**Task brief:**
Please reproduce the data exactly and omit the pictures.

======== Task inputs ========

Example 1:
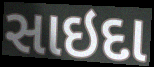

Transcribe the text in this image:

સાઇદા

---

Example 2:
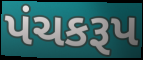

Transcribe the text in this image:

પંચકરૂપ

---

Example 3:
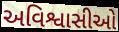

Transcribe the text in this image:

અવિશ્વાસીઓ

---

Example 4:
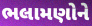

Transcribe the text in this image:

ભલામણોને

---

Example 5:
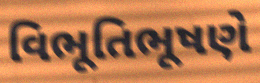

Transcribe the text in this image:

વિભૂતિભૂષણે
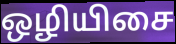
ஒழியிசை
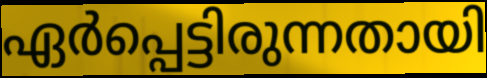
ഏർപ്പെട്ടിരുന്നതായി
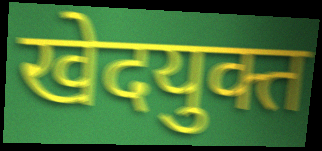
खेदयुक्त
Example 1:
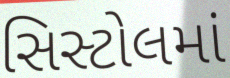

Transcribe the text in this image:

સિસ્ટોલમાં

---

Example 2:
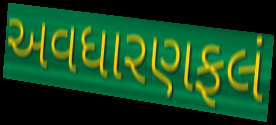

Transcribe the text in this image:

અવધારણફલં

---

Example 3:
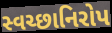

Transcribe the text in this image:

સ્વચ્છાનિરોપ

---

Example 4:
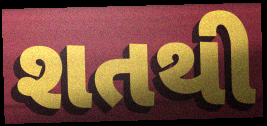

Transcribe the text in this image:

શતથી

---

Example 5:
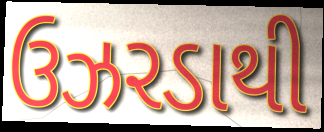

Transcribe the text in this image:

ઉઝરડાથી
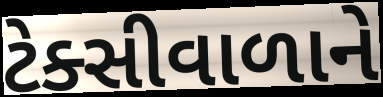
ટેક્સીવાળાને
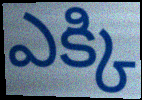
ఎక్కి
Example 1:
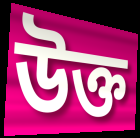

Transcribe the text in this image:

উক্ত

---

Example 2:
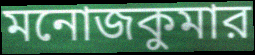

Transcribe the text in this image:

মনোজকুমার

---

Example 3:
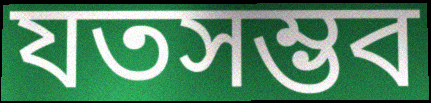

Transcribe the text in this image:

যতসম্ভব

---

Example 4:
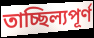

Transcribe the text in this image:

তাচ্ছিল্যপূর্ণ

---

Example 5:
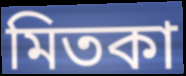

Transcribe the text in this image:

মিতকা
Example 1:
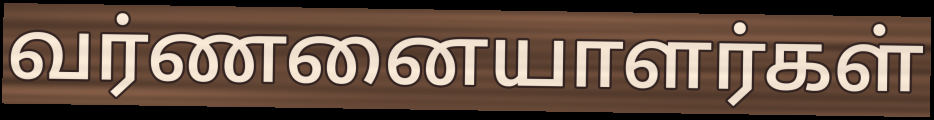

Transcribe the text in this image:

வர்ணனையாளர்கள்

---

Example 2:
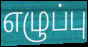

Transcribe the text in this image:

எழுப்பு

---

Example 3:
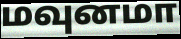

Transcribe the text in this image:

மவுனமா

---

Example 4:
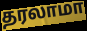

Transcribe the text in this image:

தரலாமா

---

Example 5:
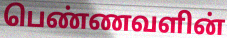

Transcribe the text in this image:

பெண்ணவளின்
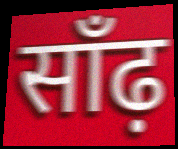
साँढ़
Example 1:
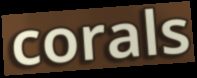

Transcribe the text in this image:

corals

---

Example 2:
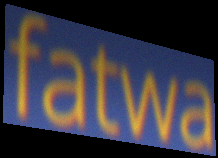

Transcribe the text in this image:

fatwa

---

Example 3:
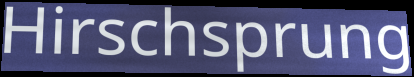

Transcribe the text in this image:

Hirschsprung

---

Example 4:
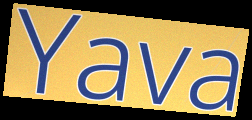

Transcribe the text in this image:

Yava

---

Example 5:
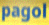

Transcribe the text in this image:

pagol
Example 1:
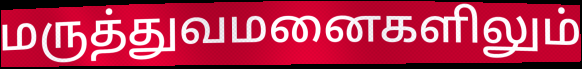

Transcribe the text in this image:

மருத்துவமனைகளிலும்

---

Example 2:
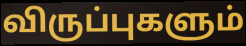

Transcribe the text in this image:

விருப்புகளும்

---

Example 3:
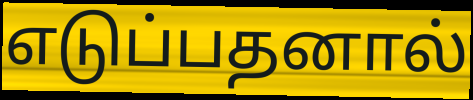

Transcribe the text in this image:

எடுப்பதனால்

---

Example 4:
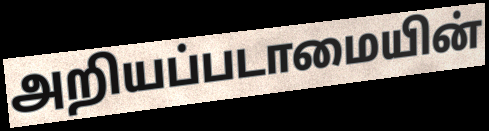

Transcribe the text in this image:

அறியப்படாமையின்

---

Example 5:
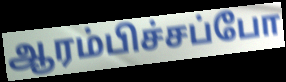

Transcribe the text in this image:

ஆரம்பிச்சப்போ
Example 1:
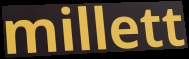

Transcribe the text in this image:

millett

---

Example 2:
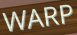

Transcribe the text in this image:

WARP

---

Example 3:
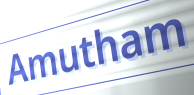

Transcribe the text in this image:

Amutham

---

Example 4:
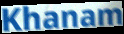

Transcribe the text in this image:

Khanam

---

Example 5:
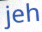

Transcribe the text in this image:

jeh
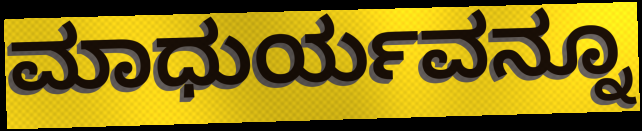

========

**Answer for the task:**
Example 1:

Transcribe the text in this image:

સાઇદા

---

Example 2:

Transcribe the text in this image:

પંચકરૂપ

---

Example 3:

Transcribe the text in this image:

અવિશ્વાસીઓ

---

Example 4:

Transcribe the text in this image:

ભલામણોને

---

Example 5:

Transcribe the text in this image:

વિભૂતિભૂષણે
ஒழியிசை
ഏർപ്പെട്ടിരുന്നതായി
खेदयुक्त
Example 1:

Transcribe the text in this image:

સિસ્ટોલમાં

---

Example 2:

Transcribe the text in this image:

અવધારણફલં

---

Example 3:

Transcribe the text in this image:

સ્વચ્છાનિરોપ

---

Example 4:

Transcribe the text in this image:

શતથી

---

Example 5:

Transcribe the text in this image:

ઉઝરડાથી
ટેક્સીવાળાને
ఎక్కి
Example 1:

Transcribe the text in this image:

উক্ত

---

Example 2:

Transcribe the text in this image:

মনোজকুমার

---

Example 3:

Transcribe the text in this image:

যতসম্ভব

---

Example 4:

Transcribe the text in this image:

তাচ্ছিল্যপূর্ণ

---

Example 5:

Transcribe the text in this image:

মিতকা
Example 1:

Transcribe the text in this image:

வர்ணனையாளர்கள்

---

Example 2:

Transcribe the text in this image:

எழுப்பு

---

Example 3:

Transcribe the text in this image:

மவுனமா

---

Example 4:

Transcribe the text in this image:

தரலாமா

---

Example 5:

Transcribe the text in this image:

பெண்ணவளின்
साँढ़
Example 1:

Transcribe the text in this image:

corals

---

Example 2:

Transcribe the text in this image:

fatwa

---

Example 3:

Transcribe the text in this image:

Hirschsprung

---

Example 4:

Transcribe the text in this image:

Yava

---

Example 5:

Transcribe the text in this image:

pagol
Example 1:

Transcribe the text in this image:

மருத்துவமனைகளிலும்

---

Example 2:

Transcribe the text in this image:

விருப்புகளும்

---

Example 3:

Transcribe the text in this image:

எடுப்பதனால்

---

Example 4:

Transcribe the text in this image:

அறியப்படாமையின்

---

Example 5:

Transcribe the text in this image:

ஆரம்பிச்சப்போ
Example 1:

Transcribe the text in this image:

millett

---

Example 2:

Transcribe the text in this image:

WARP

---

Example 3:

Transcribe the text in this image:

Amutham

---

Example 4:

Transcribe the text in this image:

Khanam

---

Example 5:

Transcribe the text in this image:

jeh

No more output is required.